Как странны мне теперь кажутся воспоминания об этом безмятежном лете, о магазинах, забитых продуктами, о процветании, как будто бы наступившем после стольких тяжелых лет революции, Гражданской войны с разрухой и голодом. Как невероятно показалось бы тогда нашим взрослым то, что ждало их впереди...
Лева, как и я, был страстным пожирателем книг. Мы уже освоили все, что в то время входило в круг чтения детей и подростков. В частности, не так давно были прочитаны Марк Твен, Майн Рид и Фенимор Купер — поэтому все лето шло у нас под знаком индейских приключений. Мы, конечно, были благородными и отважными могиканами, а ребята с соседних дач - бледнолицыми ничтожествами. До поры до времени наши войны носили некий демонстративный характер, не было даже серьезных драк. Но кончилось дело плохо.
Однажды мы (не только Лева и я, но также два мальчика с соседней дачи, примкнувшие к «могиканам»; у меня сохранилась фотография, где я снята с одним из них, Аликом) взяли в плен одного из «бледнолицых». Связав пленного и приведя его к нам в шалаш, именовавшийся вигвамом, мы стали думать, что с ним делать (по всем правилам полагалось снять скальп). Просто закончить игру, отпустив противника, который, несмотря на плен, вел себя дерзко и поливал нас изысканной тогдашней бранью, мы не могли. И тут как на грех кто-то из нас заметил, что у стойкого бледнолицего качается молочный зуб. Мы возликовали: зуб, как несомненная часть тела, мог вполне сойти за скальп! Сказано — сделано: зуб обвязали ниткой (о, бессмертный Том Сойер!), Лева дернул, зуб выпал, брызнула кровь, и в тот же момент разбежались — жертва с диким ревом в одну сторону, к маме, а насильники, испуганные своим безумным поступком, — в другую. Дружки наши умчались на свою дачу, я забилась в дальний угол сада, схватила какую-то книжку и, замаскировавшись, как мне казалось, ею, со страхом ожидала неминуемой грядущей кары. Куда девался Лева, я не заметила.
Кара не заставила себя ждать: уже минут через десять у калитки появился наш пленник в сопровождении своей мамы. С бьющимся сердцем я прислушивалась к ее объяснению с моей строгой мамой, с изумлением слушавшей сбивчивый рассказ нашей жертвы, где после каждых двух—трех слов фигурировала «ваша девчонка в перьях», то есть я в моем индейском головном уборе. Я слышала, как мама приносила свои извинения и говорила: «Мы их сурово накажем».

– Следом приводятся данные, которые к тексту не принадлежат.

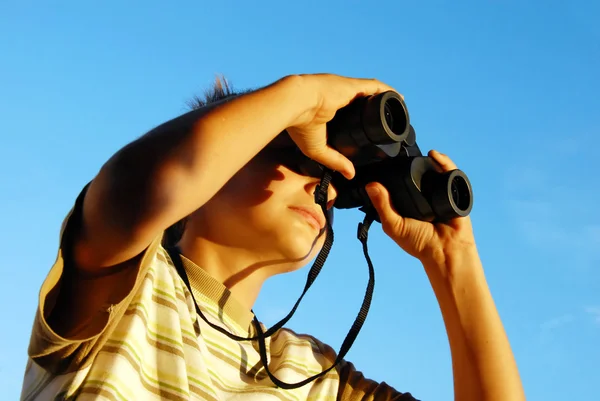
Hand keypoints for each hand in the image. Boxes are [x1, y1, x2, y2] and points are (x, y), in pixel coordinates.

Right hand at [284, 74, 397, 179]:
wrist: (295, 104)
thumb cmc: (299, 125)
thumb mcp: (318, 149)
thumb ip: (335, 161)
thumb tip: (349, 174)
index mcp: (329, 111)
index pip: (351, 114)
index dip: (363, 121)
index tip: (373, 130)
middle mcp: (339, 98)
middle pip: (364, 103)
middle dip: (377, 111)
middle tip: (390, 123)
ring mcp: (346, 90)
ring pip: (372, 94)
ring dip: (384, 101)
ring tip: (398, 111)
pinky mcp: (352, 85)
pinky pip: (375, 87)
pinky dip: (387, 91)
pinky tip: (399, 98)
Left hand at [365, 150, 476, 264]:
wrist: (445, 251)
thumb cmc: (419, 243)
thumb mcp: (394, 225)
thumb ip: (383, 206)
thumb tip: (370, 185)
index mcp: (407, 203)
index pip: (399, 183)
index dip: (393, 173)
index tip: (384, 160)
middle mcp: (423, 196)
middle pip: (417, 174)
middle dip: (411, 163)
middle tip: (402, 154)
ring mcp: (439, 192)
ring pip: (433, 171)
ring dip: (428, 160)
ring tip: (419, 153)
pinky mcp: (454, 192)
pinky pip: (450, 174)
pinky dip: (444, 163)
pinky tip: (434, 155)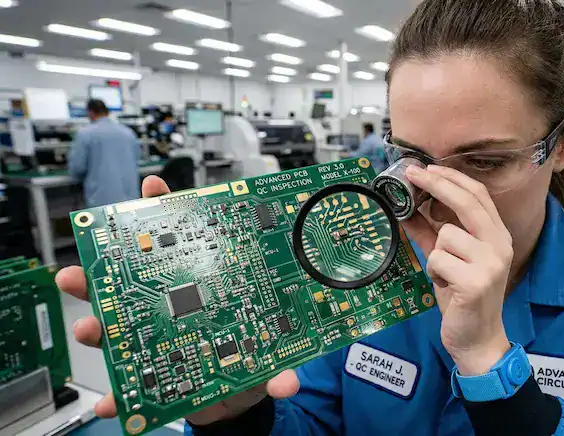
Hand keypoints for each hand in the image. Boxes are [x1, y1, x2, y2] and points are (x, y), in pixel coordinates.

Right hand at [55, 176, 299, 424]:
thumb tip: (287, 383)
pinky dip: (118, 395)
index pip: (184, 244)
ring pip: (117, 328)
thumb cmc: (250, 353)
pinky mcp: (151, 373)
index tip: (152, 188)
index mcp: (203, 287)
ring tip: (90, 327)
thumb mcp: (268, 349)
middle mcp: (173, 308)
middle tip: (83, 270)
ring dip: (97, 326)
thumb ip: (278, 363)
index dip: (166, 213)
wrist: (239, 398)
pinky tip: (112, 401)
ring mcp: (157, 340)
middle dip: (103, 273)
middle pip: (133, 282)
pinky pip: (128, 385)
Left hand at [402, 165, 512, 375]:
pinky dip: (434, 272)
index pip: (477, 195)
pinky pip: (438, 259)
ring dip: (435, 254)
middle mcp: (500, 245)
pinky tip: (446, 286)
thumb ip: (430, 234)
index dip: (450, 178)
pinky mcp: (476, 281)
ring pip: (445, 235)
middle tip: (412, 174)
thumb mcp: (447, 260)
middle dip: (437, 185)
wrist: (477, 340)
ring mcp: (491, 263)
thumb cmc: (463, 298)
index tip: (425, 168)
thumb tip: (407, 208)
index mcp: (497, 236)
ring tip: (444, 274)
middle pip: (467, 202)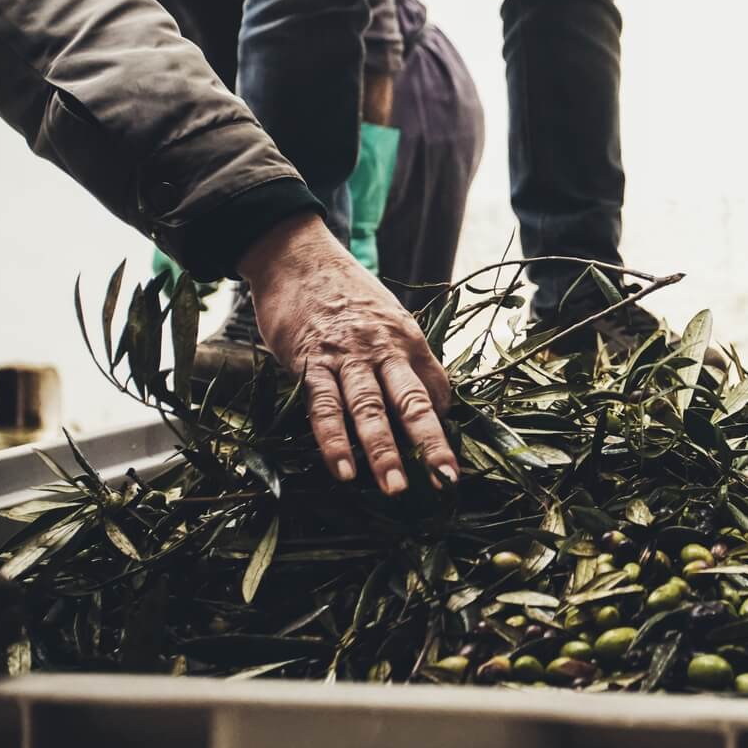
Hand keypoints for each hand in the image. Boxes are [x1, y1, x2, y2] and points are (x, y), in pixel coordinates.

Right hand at [238, 213, 458, 493]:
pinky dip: (334, 440)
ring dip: (383, 452)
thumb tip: (435, 403)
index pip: (435, 388)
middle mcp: (383, 349)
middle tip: (445, 480)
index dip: (444, 424)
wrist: (299, 258)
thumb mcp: (390, 319)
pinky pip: (323, 406)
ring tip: (396, 489)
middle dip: (430, 444)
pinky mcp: (309, 361)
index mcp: (407, 339)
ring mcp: (346, 356)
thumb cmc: (348, 294)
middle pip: (411, 402)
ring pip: (369, 409)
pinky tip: (343, 470)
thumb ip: (409, 359)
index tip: (448, 460)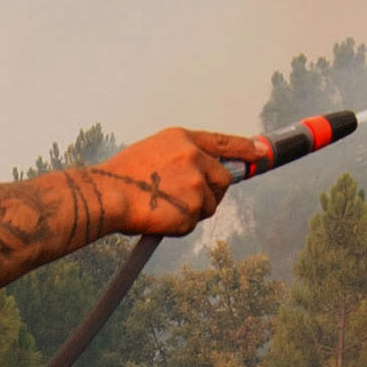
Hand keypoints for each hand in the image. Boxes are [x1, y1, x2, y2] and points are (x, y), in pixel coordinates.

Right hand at [82, 127, 270, 237]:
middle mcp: (193, 158)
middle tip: (188, 199)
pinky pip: (192, 223)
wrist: (107, 195)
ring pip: (208, 205)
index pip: (222, 142)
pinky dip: (178, 226)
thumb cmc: (121, 177)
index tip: (259, 152)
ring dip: (192, 211)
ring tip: (163, 207)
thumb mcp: (153, 152)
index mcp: (182, 140)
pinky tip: (158, 217)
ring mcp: (195, 184)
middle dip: (212, 192)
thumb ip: (180, 157)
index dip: (244, 148)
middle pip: (222, 179)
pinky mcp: (192, 209)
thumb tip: (203, 172)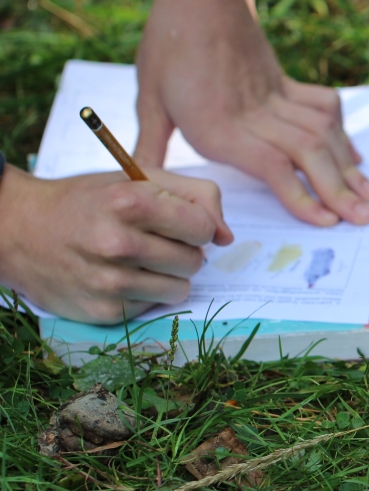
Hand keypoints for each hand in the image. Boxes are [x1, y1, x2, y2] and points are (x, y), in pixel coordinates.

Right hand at [0, 167, 232, 323]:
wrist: (20, 230)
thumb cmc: (90, 201)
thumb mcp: (141, 179)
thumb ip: (197, 196)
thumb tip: (227, 237)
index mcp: (130, 203)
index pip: (202, 228)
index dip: (196, 225)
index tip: (177, 222)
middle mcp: (118, 244)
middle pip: (194, 261)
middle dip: (183, 250)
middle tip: (154, 240)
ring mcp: (109, 282)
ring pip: (180, 289)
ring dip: (169, 275)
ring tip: (141, 259)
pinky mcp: (103, 312)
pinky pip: (152, 307)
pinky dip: (144, 294)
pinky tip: (119, 276)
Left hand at [134, 0, 368, 226]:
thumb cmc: (169, 44)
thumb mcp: (148, 96)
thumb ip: (149, 145)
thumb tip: (137, 186)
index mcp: (218, 123)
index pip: (270, 165)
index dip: (301, 195)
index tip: (326, 222)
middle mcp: (255, 112)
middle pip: (308, 153)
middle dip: (340, 190)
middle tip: (366, 217)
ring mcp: (277, 95)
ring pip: (323, 133)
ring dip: (350, 167)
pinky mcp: (288, 83)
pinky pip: (325, 108)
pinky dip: (343, 133)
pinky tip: (354, 157)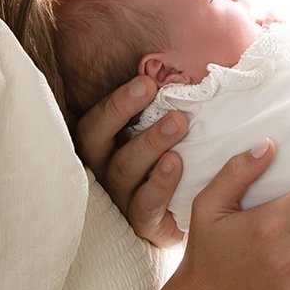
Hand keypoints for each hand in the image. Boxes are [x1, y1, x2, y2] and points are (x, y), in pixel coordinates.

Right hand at [74, 74, 188, 246]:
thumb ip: (166, 106)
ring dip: (150, 141)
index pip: (94, 122)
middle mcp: (104, 172)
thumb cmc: (178, 163)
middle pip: (96, 141)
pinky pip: (146, 204)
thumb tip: (186, 65)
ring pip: (124, 169)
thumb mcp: (167, 132)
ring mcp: (121, 199)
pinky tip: (176, 162)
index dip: (115, 101)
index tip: (145, 80)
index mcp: (106, 148)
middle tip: (150, 86)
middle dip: (121, 109)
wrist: (195, 222)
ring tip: (178, 122)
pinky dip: (160, 183)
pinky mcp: (143, 224)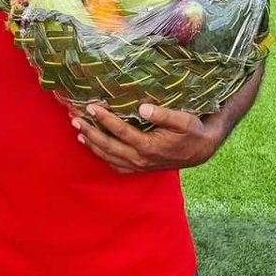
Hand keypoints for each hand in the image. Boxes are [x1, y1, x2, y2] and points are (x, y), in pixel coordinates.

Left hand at [71, 102, 224, 173]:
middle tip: (75, 119)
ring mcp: (138, 166)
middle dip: (90, 132)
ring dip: (92, 144)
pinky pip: (115, 165)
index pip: (120, 131)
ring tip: (78, 131)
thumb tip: (142, 108)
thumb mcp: (183, 120)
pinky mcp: (139, 168)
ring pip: (108, 157)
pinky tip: (94, 147)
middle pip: (107, 146)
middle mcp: (140, 159)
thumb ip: (163, 114)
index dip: (104, 119)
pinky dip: (102, 157)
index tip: (91, 107)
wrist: (200, 151)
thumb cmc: (192, 131)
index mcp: (148, 146)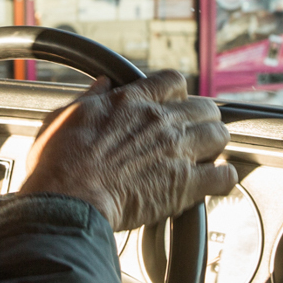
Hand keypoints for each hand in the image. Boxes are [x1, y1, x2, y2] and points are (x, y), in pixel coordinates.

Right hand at [18, 70, 235, 231]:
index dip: (178, 93)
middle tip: (195, 131)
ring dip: (216, 144)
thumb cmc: (58, 164)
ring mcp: (176, 151)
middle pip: (204, 106)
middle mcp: (159, 121)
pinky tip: (219, 181)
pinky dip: (224, 178)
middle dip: (203, 118)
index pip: (173, 81)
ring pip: (219, 135)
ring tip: (209, 154)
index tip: (175, 103)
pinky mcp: (185, 185)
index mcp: (131, 102)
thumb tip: (102, 83)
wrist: (68, 201)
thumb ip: (90, 97)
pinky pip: (224, 176)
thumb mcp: (65, 116)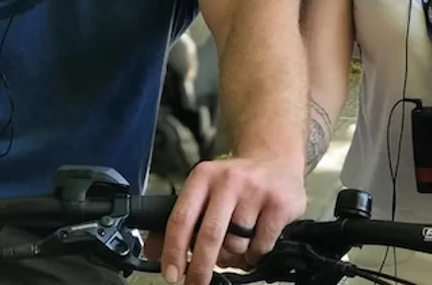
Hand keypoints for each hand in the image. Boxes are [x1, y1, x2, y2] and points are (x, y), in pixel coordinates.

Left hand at [160, 156, 305, 284]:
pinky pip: (260, 247)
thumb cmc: (236, 181)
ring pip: (236, 245)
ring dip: (234, 256)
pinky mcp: (278, 204)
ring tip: (238, 242)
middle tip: (195, 284)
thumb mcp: (204, 190)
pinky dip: (255, 253)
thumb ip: (180, 220)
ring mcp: (255, 191)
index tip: (171, 274)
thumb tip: (152, 253)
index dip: (173, 250)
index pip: (182, 217)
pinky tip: (256, 238)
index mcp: (203, 176)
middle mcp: (228, 180)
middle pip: (209, 236)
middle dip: (200, 268)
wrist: (276, 159)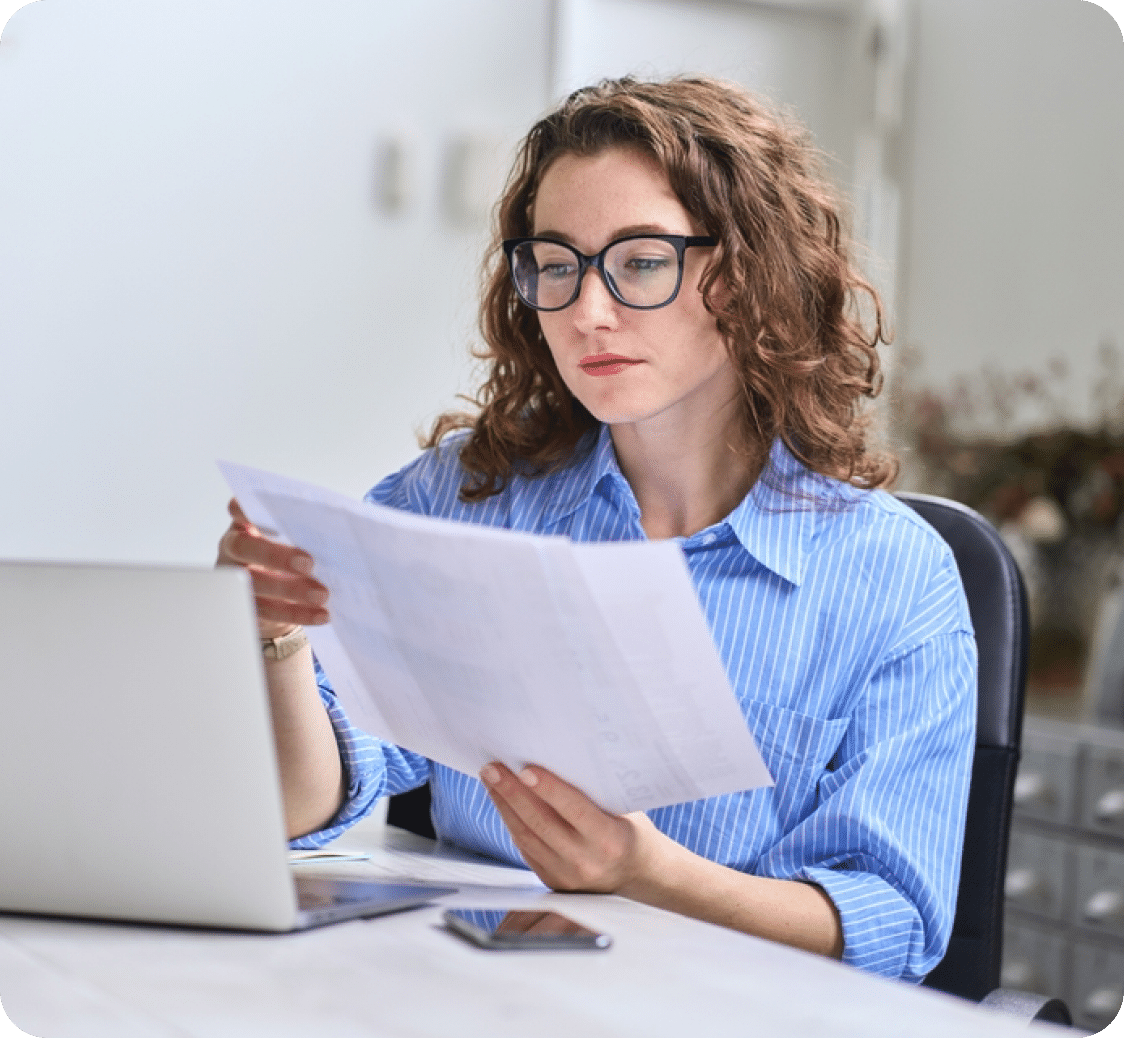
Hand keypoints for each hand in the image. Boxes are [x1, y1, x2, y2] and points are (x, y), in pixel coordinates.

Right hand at [216, 498, 329, 638]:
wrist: (274, 594)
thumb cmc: (287, 552)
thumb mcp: (291, 537)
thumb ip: (303, 530)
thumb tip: (339, 531)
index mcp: (245, 524)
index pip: (238, 510)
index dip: (245, 509)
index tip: (264, 508)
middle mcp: (234, 549)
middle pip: (243, 549)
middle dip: (275, 556)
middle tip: (308, 563)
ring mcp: (236, 579)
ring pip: (255, 585)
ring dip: (292, 590)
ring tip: (322, 594)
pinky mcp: (246, 607)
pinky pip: (269, 612)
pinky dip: (298, 614)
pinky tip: (321, 613)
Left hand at [479, 762, 666, 895]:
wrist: (639, 875)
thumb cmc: (631, 831)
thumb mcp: (624, 809)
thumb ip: (594, 792)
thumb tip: (556, 758)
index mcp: (610, 840)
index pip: (574, 810)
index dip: (548, 789)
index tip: (525, 769)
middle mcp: (586, 861)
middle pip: (541, 823)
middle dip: (512, 792)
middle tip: (493, 768)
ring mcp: (567, 875)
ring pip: (526, 836)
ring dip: (505, 806)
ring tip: (491, 780)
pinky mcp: (552, 881)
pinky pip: (525, 848)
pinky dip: (511, 822)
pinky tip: (502, 802)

Когда они ушли, прятаться более не имело смысла. Я вылезла из своего убежища. Не глядя на меня и почти не разжимая губ (как мама умела), она сказала: «Такой глупости и жестокости я никогда от вас не ожидала. Иди в комнату, будешь сидеть одна до прихода папы».
День тянулся целую вечность. Уже темнело, когда дверь наконец открылась, и вошел вернувшийся из города отец. На его лице не было и тени обычной доброты. Взгляд был холодный и жесткий.
— Говорить с тобой я не хочу, пока ты не поймешь, как позорно участвовать в насилии, — сказал он. — Но где Лева?
Тут только я, поглощенная собственными переживаниями, осознала, что Левы все это время не было дома. А уже наступил вечер... А он в одних трусиках и босиком...
Теперь я уже ревела в голос — и от непривычного гнева моего добрейшего отца, и от страха за пропавшего Леву. Ревела и, цепляясь за папу и Даню, с тревожными лицами собиравшихся на поиски беглеца, умоляла: «И я с вами! Я с вами!» Так и стоит у меня перед глазами момент, когда мы его нашли. Дальний конец нашего пляжа, какой-то большой камень и на нем едва различимая в темноте скорчившаяся фигурка. Но, увидев нас, он спрыгнул с камня и твердо сказал: «Мне очень стыдно!»
Он всегда считал нужным и умел признавать свои ошибки и раскаиваться. Уже тогда он это умел. Я никогда не умела.
На следующий день его увезли домой, в город. Счастливое лето кончилось.